Work order: For the word "existing", state how many lines below contain it. Give no other text.

(Saved entries)
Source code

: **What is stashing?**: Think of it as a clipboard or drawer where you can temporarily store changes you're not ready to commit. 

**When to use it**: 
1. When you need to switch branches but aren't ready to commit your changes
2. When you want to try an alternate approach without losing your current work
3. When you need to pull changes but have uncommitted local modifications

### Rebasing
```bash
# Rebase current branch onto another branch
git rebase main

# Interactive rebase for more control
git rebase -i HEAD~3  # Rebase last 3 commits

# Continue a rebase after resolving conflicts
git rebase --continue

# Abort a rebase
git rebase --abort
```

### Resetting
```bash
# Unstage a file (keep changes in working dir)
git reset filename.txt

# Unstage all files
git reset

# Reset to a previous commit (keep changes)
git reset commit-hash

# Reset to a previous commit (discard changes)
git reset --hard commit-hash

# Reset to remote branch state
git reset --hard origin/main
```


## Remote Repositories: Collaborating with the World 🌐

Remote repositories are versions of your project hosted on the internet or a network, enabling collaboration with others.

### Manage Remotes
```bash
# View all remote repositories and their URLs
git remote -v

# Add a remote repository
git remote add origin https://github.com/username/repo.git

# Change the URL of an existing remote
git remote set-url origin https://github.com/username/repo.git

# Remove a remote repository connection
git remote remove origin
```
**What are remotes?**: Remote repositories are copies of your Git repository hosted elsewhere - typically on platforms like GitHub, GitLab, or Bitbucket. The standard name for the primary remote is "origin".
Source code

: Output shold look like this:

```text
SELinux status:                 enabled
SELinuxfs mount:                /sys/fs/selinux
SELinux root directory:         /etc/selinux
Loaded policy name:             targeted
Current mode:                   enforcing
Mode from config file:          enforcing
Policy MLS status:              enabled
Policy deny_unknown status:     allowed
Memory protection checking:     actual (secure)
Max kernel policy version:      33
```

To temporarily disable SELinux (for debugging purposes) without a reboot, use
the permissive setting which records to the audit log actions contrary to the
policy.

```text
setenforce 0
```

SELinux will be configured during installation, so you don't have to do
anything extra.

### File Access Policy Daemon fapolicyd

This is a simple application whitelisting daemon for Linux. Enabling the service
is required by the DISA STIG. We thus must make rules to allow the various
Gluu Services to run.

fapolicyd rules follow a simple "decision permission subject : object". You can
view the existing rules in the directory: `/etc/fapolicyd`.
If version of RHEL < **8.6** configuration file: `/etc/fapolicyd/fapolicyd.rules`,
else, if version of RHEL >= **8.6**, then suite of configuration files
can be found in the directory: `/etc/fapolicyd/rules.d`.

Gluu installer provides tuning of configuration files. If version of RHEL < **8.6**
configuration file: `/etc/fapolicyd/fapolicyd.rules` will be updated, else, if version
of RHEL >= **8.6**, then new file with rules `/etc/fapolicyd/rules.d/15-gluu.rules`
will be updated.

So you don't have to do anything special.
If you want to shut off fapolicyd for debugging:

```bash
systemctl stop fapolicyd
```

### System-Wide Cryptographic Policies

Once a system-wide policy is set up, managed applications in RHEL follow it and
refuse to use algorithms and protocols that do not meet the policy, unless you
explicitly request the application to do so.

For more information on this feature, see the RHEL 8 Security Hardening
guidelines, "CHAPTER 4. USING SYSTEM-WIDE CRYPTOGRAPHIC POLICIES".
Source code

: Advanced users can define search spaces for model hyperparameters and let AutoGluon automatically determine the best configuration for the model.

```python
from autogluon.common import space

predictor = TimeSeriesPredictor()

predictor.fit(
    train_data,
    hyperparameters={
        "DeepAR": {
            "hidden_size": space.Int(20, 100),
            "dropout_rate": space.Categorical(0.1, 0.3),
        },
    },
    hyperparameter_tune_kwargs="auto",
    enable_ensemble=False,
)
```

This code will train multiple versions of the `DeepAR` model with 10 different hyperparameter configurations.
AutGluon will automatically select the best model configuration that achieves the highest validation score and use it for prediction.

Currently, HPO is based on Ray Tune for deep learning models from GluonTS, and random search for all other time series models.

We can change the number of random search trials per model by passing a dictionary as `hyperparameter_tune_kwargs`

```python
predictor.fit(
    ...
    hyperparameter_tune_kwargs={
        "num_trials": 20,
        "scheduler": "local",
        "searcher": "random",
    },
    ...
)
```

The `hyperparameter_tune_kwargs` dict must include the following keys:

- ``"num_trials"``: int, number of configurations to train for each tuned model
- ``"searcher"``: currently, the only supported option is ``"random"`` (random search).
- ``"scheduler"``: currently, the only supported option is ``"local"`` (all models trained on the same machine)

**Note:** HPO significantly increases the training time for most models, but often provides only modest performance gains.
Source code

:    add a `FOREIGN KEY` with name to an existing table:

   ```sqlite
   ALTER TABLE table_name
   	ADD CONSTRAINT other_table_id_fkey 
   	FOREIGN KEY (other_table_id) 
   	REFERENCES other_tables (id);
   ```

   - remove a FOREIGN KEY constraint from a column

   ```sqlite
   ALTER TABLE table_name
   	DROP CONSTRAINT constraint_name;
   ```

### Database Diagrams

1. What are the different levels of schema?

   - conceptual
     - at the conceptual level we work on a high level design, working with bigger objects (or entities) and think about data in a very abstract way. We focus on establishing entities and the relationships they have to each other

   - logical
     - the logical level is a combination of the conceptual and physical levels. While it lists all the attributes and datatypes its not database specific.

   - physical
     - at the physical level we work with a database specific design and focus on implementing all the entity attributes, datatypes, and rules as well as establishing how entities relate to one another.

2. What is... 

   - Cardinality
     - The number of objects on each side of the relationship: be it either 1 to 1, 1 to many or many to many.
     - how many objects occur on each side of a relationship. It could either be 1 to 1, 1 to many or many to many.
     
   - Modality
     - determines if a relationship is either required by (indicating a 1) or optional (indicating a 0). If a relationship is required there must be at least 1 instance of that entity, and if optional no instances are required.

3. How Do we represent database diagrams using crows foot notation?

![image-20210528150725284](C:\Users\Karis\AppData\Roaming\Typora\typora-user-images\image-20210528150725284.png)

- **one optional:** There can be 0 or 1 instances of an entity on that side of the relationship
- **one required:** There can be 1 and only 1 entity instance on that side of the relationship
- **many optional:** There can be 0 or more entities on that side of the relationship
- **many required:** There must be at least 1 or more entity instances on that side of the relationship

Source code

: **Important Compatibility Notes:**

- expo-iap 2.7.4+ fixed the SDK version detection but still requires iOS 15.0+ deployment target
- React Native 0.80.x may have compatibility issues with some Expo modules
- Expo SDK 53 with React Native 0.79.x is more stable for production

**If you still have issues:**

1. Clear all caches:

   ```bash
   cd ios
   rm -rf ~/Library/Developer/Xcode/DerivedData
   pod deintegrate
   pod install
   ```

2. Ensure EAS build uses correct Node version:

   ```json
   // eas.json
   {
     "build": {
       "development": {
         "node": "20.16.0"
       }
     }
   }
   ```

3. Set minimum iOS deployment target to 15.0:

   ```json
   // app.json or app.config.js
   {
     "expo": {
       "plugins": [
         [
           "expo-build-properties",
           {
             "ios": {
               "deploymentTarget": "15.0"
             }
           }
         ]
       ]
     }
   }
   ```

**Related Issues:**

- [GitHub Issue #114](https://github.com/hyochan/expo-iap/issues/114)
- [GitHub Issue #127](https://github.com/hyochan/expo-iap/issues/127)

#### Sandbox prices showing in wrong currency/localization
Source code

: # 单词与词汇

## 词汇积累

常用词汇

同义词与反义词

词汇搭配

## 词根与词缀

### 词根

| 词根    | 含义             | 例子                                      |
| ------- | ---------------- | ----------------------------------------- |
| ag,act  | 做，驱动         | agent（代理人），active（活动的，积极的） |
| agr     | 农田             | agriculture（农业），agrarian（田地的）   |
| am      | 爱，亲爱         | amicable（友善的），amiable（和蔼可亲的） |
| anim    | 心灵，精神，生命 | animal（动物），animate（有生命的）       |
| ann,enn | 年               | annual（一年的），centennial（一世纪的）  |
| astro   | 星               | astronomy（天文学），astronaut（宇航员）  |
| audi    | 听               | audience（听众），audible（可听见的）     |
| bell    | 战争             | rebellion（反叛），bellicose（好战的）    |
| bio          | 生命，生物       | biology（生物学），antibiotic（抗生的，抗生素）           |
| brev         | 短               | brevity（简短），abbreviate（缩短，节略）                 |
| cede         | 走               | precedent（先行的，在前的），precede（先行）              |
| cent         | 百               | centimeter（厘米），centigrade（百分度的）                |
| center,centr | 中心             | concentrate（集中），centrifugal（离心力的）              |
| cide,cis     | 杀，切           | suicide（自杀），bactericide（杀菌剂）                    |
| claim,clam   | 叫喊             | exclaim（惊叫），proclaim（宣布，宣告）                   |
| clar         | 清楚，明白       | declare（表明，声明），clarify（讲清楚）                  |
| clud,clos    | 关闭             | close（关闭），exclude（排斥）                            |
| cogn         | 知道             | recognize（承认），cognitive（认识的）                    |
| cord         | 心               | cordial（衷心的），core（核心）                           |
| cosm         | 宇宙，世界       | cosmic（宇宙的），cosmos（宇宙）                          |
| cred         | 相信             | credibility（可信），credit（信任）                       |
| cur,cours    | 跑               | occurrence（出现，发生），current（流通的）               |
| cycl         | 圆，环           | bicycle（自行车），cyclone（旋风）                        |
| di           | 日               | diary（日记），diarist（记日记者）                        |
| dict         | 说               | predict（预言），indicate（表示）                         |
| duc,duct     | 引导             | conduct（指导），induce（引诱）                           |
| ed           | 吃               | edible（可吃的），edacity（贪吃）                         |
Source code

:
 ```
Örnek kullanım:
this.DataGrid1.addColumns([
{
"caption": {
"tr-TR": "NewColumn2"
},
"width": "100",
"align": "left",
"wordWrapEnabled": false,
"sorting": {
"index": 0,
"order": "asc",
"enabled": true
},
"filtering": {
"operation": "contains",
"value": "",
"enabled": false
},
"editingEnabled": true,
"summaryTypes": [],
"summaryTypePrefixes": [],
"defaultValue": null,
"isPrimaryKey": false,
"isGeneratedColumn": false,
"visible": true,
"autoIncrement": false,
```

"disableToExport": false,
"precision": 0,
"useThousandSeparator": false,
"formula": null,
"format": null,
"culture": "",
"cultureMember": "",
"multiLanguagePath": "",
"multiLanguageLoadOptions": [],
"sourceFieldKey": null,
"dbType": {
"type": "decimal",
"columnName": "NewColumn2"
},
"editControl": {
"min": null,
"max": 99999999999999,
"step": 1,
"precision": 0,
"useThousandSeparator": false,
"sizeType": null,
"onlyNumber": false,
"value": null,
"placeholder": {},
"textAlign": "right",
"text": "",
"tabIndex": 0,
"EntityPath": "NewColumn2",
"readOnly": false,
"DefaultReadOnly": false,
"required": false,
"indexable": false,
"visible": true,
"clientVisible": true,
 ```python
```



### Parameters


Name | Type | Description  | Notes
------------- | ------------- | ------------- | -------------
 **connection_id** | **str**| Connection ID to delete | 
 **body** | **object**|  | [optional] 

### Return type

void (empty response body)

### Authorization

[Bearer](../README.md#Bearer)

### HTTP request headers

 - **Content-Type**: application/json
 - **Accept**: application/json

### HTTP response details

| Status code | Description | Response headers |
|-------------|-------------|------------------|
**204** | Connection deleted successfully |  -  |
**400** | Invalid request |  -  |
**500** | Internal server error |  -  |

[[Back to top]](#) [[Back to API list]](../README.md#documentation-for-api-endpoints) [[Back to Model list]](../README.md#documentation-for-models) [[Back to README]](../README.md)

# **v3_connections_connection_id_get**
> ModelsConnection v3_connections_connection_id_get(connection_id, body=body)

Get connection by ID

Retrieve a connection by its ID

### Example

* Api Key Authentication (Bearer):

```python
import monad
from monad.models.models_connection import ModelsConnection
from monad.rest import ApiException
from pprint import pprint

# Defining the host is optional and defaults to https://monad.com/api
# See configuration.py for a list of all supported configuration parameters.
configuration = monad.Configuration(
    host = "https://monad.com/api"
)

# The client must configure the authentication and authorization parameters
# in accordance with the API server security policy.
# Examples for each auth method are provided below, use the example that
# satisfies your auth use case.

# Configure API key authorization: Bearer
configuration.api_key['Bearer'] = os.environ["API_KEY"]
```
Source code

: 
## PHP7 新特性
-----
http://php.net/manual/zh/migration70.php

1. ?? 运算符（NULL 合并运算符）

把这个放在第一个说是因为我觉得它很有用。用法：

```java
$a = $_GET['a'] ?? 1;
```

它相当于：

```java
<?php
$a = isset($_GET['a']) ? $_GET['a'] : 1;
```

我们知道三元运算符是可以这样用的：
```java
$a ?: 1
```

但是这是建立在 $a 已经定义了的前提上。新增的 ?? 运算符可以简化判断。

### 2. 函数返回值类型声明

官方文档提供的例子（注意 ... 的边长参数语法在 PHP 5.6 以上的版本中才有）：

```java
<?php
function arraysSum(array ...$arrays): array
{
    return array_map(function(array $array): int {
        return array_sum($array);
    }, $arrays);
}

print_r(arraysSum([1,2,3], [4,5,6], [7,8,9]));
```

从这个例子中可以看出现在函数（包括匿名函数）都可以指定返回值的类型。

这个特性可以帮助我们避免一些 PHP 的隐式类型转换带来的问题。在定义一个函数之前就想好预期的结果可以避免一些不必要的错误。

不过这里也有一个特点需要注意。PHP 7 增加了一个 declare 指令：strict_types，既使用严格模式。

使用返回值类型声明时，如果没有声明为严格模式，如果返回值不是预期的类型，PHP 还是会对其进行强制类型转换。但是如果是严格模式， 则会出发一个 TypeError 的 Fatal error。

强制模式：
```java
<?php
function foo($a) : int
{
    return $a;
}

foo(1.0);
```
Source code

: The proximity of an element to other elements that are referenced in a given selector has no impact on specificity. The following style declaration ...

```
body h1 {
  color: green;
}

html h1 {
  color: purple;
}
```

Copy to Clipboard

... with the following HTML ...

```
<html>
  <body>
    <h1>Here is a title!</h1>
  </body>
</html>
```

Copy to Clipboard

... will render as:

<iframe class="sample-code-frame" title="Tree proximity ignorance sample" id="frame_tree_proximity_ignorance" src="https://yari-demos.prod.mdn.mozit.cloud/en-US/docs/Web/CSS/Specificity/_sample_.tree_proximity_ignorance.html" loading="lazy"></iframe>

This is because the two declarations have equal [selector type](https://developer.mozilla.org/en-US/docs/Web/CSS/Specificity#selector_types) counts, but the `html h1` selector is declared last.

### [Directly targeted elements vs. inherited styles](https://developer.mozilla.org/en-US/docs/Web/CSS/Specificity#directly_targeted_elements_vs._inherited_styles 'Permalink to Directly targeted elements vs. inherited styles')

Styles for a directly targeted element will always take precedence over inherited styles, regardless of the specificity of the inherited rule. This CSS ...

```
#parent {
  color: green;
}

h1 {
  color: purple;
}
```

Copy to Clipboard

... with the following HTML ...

Task solution: 3